| TASK ITEM |
All lines holding the string "Poha" should be copied from the data below.

| DATASET |
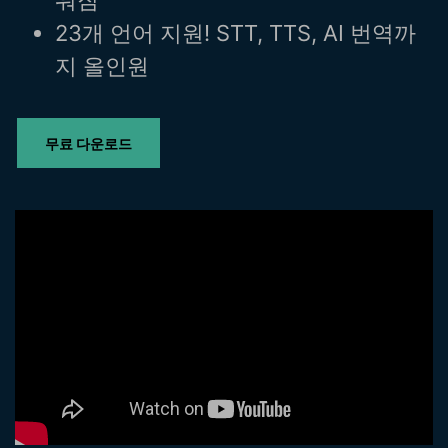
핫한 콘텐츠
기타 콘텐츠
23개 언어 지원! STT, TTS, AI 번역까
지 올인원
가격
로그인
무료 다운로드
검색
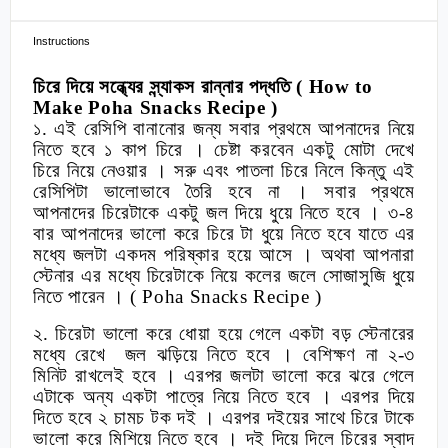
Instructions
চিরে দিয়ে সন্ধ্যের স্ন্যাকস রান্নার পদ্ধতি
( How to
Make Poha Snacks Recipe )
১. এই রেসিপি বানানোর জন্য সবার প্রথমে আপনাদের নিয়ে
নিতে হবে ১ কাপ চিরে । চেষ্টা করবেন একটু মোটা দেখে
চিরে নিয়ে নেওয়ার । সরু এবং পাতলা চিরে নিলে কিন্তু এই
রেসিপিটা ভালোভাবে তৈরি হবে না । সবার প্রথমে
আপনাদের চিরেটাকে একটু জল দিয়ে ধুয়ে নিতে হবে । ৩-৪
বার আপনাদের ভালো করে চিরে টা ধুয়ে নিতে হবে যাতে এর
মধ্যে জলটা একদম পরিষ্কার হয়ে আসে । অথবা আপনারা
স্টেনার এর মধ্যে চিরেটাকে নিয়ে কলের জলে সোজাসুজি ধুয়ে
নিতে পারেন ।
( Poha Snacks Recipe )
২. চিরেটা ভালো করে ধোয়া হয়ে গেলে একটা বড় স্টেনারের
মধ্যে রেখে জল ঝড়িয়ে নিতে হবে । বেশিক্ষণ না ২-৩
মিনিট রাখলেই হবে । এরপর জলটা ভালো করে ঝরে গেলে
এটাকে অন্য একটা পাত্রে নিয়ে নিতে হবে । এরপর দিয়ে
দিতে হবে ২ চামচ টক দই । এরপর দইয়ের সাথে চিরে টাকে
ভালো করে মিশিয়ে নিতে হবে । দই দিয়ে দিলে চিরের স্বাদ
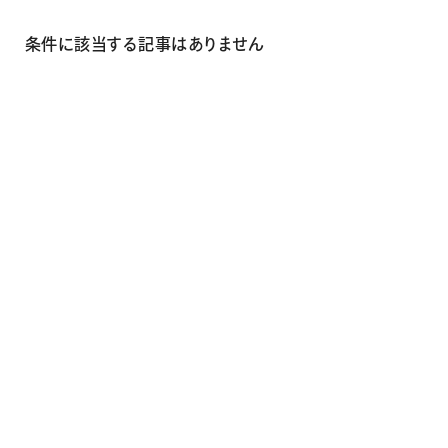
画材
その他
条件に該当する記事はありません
---
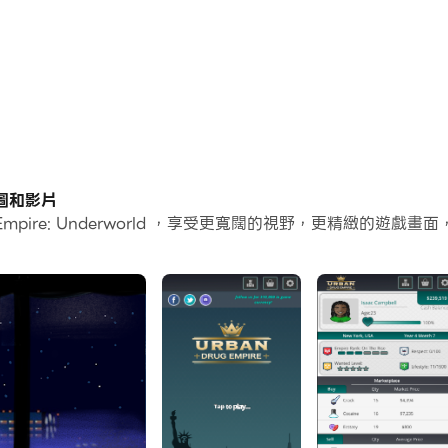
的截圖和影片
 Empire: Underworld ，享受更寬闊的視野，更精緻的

| EXERCISE OUTPUT |
Make Poha Snacks Recipe )
( Poha Snacks Recipe )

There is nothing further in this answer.